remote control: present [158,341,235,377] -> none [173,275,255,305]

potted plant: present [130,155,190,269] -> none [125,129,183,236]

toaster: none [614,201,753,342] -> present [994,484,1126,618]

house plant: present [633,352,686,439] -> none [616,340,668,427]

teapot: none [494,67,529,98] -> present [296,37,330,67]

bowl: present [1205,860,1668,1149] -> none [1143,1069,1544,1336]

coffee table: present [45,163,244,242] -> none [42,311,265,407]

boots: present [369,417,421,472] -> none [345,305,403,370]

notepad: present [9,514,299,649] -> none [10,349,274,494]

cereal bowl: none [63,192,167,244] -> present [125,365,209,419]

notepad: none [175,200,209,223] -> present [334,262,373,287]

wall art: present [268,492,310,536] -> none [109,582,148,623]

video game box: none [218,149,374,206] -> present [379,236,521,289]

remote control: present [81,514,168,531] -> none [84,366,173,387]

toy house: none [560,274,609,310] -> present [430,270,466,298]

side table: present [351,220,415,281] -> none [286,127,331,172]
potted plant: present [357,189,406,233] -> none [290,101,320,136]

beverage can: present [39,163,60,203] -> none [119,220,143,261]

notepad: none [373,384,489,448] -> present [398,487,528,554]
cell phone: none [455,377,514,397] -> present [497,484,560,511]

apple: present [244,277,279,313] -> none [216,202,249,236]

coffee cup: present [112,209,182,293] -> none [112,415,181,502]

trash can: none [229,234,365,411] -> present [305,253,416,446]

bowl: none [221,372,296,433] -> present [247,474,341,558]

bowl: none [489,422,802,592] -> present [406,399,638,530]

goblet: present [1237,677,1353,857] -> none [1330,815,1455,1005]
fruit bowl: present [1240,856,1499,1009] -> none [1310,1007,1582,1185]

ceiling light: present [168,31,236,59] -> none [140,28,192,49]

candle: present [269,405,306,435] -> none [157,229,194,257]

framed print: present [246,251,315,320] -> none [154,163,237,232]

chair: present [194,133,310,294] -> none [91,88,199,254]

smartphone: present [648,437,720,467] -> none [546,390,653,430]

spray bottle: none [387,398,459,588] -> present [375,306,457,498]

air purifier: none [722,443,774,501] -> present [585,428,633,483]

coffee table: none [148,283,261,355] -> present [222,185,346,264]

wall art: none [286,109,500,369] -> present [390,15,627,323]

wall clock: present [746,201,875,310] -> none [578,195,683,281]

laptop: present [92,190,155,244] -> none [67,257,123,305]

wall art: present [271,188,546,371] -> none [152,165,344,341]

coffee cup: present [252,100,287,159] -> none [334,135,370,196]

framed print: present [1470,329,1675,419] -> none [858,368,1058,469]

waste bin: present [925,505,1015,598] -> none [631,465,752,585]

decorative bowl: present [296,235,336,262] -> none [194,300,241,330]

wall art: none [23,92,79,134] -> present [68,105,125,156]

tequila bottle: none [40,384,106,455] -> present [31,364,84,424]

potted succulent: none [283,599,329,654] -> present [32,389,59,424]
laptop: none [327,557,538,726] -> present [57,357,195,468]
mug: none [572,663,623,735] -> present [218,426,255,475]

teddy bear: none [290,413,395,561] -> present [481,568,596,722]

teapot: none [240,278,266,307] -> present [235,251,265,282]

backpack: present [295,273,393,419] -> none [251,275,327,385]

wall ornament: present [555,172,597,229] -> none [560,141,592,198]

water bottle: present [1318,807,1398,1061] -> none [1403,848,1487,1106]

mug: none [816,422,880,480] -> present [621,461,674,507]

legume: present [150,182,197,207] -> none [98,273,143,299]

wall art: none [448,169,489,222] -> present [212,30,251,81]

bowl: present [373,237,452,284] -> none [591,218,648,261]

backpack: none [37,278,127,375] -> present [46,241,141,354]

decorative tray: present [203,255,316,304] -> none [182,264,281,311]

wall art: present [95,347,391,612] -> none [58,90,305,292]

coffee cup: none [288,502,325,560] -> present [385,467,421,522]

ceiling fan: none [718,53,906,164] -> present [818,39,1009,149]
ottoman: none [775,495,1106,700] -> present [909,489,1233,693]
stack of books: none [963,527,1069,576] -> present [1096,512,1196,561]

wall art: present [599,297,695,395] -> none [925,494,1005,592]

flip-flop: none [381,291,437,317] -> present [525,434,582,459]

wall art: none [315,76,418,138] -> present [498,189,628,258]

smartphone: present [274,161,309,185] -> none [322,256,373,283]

The task. An exact copy of every record above is required.

Reply to the exercise.
remote control: present [158,341,235,377] -> none [173,275,255,305]

potted plant: present [130,155,190,269] -> none [125,129,183,236]

toaster: none [614,201,753,342] -> present [994,484,1126,618]

house plant: present [633,352,686,439] -> none [616,340,668,427]

teapot: none [494,67,529,98] -> present [296,37,330,67]

bowl: present [1205,860,1668,1149] -> none [1143,1069,1544,1336]

coffee table: present [45,163,244,242] -> none [42,311,265,407]

boots: present [369,417,421,472] -> none [345,305,403,370]

notepad: present [9,514,299,649] -> none [10,349,274,494]

cereal bowl: none [63,192,167,244] -> present [125,365,209,419]

notepad: none [175,200,209,223] -> present [334,262,373,287]

wall art: present [268,492,310,536] -> none [109,582,148,623]

video game box: none [218,149,374,206] -> present [379,236,521,289]

remote control: present [81,514,168,531] -> none [84,366,173,387]

toy house: none [560,274,609,310] -> present [430,270,466,298]

side table: present [351,220,415,281] -> none [286,127,331,172]
potted plant: present [357,189,406,233] -> none [290,101,320,136]

beverage can: present [39,163,60,203] -> none [119,220,143,261]

notepad: none [373,384,489,448] -> present [398,487,528,554]
cell phone: none [455,377,514,397] -> present [497,484,560,511]

apple: present [244,277,279,313] -> none [216,202,249,236]

coffee cup: present [112,209,182,293] -> none [112,415,181,502]

trash can: none [229,234,365,411] -> present [305,253,416,446]

bowl: none [221,372,296,433] -> present [247,474,341,558]

bowl: none [489,422,802,592] -> present [406,399,638,530]

goblet: present [1237,677,1353,857] -> none [1330,815,1455,1005]
fruit bowl: present [1240,856,1499,1009] -> none [1310,1007,1582,1185]

ceiling light: present [168,31,236,59] -> none [140,28,192,49]

candle: present [269,405,306,435] -> none [157,229,194,257]

framed print: present [246,251,315,320] -> none [154,163,237,232]

chair: present [194,133,310,294] -> none [91,88,199,254]

smartphone: present [648,437,720,467] -> none [546,390,653,430]

spray bottle: none [387,398,459,588] -> present [375,306,457,498]

air purifier: none [722,443,774,501] -> present [585,428,633,483]

coffee table: none [148,283,261,355] -> present [222,185,346,264]

wall art: none [286,109,500,369] -> present [390,15,627,323]

wall clock: present [746,201,875,310] -> none [578,195,683,281]

laptop: present [92,190,155,244] -> none [67,257,123,305]

wall art: present [271,188,546,371] -> none [152,165,344,341]

coffee cup: present [252,100,287,159] -> none [334,135,370,196]

framed print: present [1470,329,1675,419] -> none [858,368,1058,469]

waste bin: present [925,505,1015,598] -> none [631,465,752,585]

decorative bowl: present [296,235,336,262] -> none [194,300,241,330]

wall art: none [23,92,79,134] -> present [68,105,125,156]

tequila bottle: none [40,384,106,455] -> present [31,364,84,424]

potted succulent: none [283,599,329,654] -> present [32,389,59,424]
laptop: none [327,557,538,726] -> present [57,357,195,468]
mug: none [572,663,623,735] -> present [218,426,255,475]

teddy bear: none [290,413,395,561] -> present [481,568,596,722]

teapot: none [240,278,266,307] -> present [235,251,265,282]

backpack: present [295,273,393,419] -> none [251,275,327,385]

wall ornament: present [555,172,597,229] -> none [560,141,592,198]

water bottle: present [1318,807,1398,1061] -> none [1403,848,1487,1106]

mug: none [816,422,880,480] -> present [621,461,674,507]

legume: present [150,182,197,207] -> none [98,273,143,299]

wall art: none [448,169,489,222] -> present [212,30,251,81]

bowl: present [373,237,452,284] -> none [591,218,648,261]

backpack: none [37,278,127,375] -> present [46,241,141,354]

decorative tray: present [203,255,316,304] -> none [182,264,281,311]

wall art: present [95,347,391,612] -> none [58,90,305,292]

coffee cup: none [288,502,325,560] -> present [385,467,421,522]

ceiling fan: none [718,53,906,164] -> present [818,39,1009,149]
ottoman: none [775,495,1106,700] -> present [909,489,1233,693]
stack of books: none [963,527,1069,576] -> present [1096,512,1196,561]

wall art: present [599,297,695,395] -> none [925,494,1005,592]

flip-flop: none [381,291,437,317] -> present [525,434,582,459]

wall art: none [315,76,418,138] -> present [498,189,628,258]

smartphone: present [274,161,309,185] -> none [322,256,373,283]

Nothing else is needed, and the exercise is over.